I agree that 'geofft is making very clear from the outset that the quote is
being used to illustrate the tactics only, that no parallel is to be drawn
with respect to anti-Semites. I also know that I sometimes accidently miss
points when reading someone’s comment, particularly when they’re discussing
another side of the topic under discussion. Gotta fight against my tribal
bias, and understand that others may be trying–and sometimes failing—to do the
same.

Here’s how I view the discussion between 'geofft and 'piotrjurkiewicz.

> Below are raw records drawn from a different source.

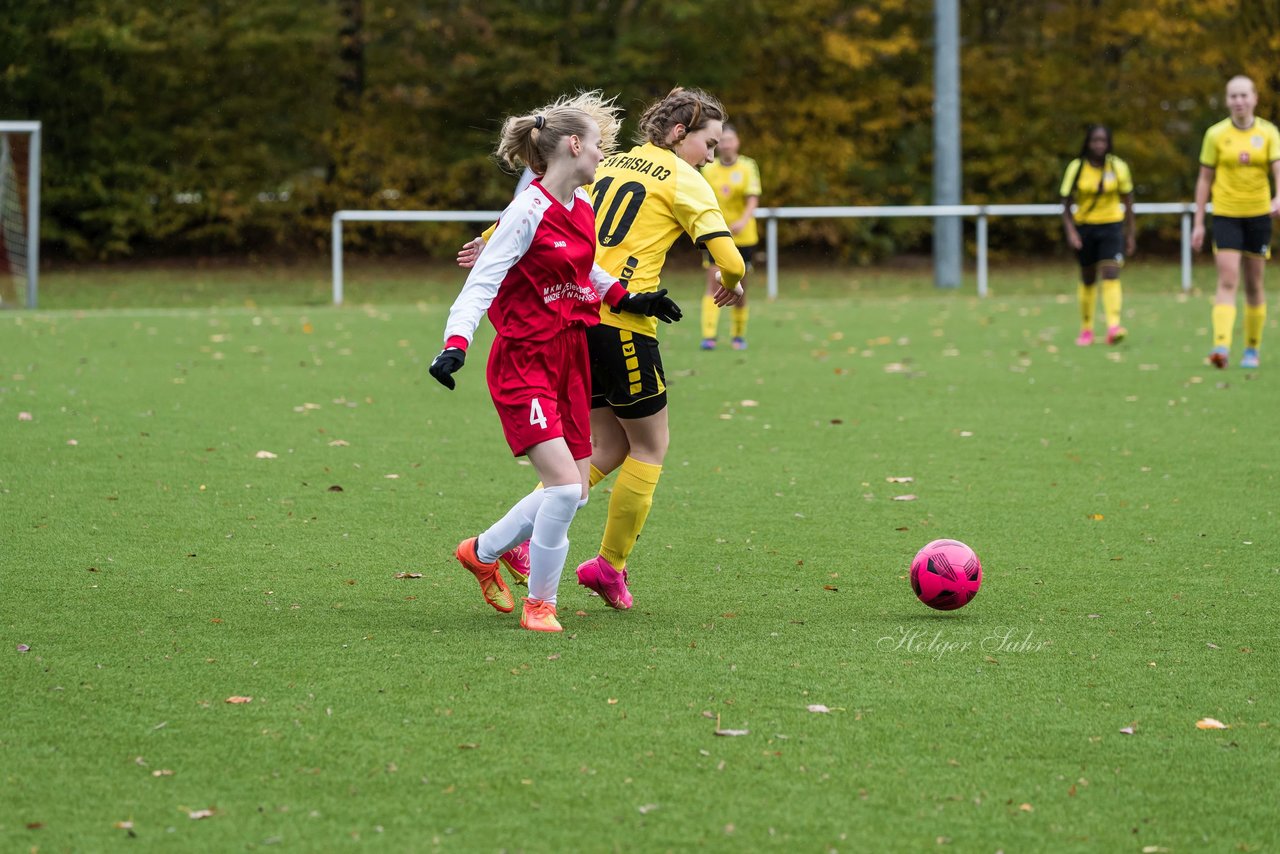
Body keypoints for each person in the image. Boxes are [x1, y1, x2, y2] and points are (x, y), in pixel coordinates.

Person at [458, 87, 746, 611]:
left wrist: (486, 238)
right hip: (625, 322)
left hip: (576, 321)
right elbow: (729, 257)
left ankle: (512, 541)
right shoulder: (687, 180)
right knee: (651, 448)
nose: (712, 152)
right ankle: (608, 567)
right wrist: (736, 280)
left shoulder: (606, 163)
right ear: (681, 134)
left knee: (604, 449)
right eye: (708, 141)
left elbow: (540, 204)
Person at [429, 91, 681, 633]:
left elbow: (587, 272)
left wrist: (631, 299)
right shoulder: (527, 211)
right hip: (524, 360)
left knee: (576, 489)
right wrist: (455, 344)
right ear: (573, 145)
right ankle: (541, 605)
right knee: (565, 489)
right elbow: (482, 282)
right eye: (597, 147)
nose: (601, 157)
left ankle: (482, 550)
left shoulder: (582, 206)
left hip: (569, 356)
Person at [1192, 75, 1280, 369]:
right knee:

\- 'geofft makes a point, illustrated with a quote by Satre describing a
rhetorical tactic of anti-Semites.

\- 'piotrjurkiewicz behaves exactly as Satre describes.

\- 'pjc50 falls for the rhetorical tactic Satre describes.

\- 'geofft points this out

\- I argue that by choosing different words to make the same point Satre does
might defend 'geofft from the tactic.

From my point of view, 'piotrjurkiewicz is being either uncharitable, or
misreading 'geofft by accident or ignorance, most likely the first. I could
point this out, but if 'piotrjurkiewicz is arguing uncharitably, it isn’t
going to make a difference, and most likely antagonize them, effectively
feeding the troll. I see 'geofft as an honest, good faith interlocuter, so
it’s more worth my time to engage with 'geofft. I’ll learn regardless, that
something about my assessment about 'geofft or the discussion was mistaken—the
latter appearing increasingly likely.

You’re implying that regardless of the words 'geofft uses, 'piotrjurkiewicz is
going to uncharitably interpret them, correct? Which does again parallel the
point of the Sartre quote. I can see how your assessment that I might be
falling for this is accurate, and I do purposefully leave myself open to that
to some extent, at least until I see that that’s the case (I hope). By
choosing words that are less likely to distract from the point I’m trying to
make, hopefully I can make that assessment more quickly, by pushing them to
the point where “they will abruptly fall silent”, giving them the least amount
of room to maneuver and play.

I can also see how this can be folly. Looking up where this quote is taken
from (“Anti-Semite and Jew”), I also find this quote: “The rational man groans
as he gropes for the truth; he knows that his reasoning is no more than
tentative, that other considerations may supervene to cast doubt on it.” I
understand that viscerally.

My head’s spinning a little bit, having a discussion about discussion tactics
about discussion tactics—have I incepted enough? Maybe Sartre was trolling? ;)

Thank you for pushing me on this. I’m learning, er, groaning a lot.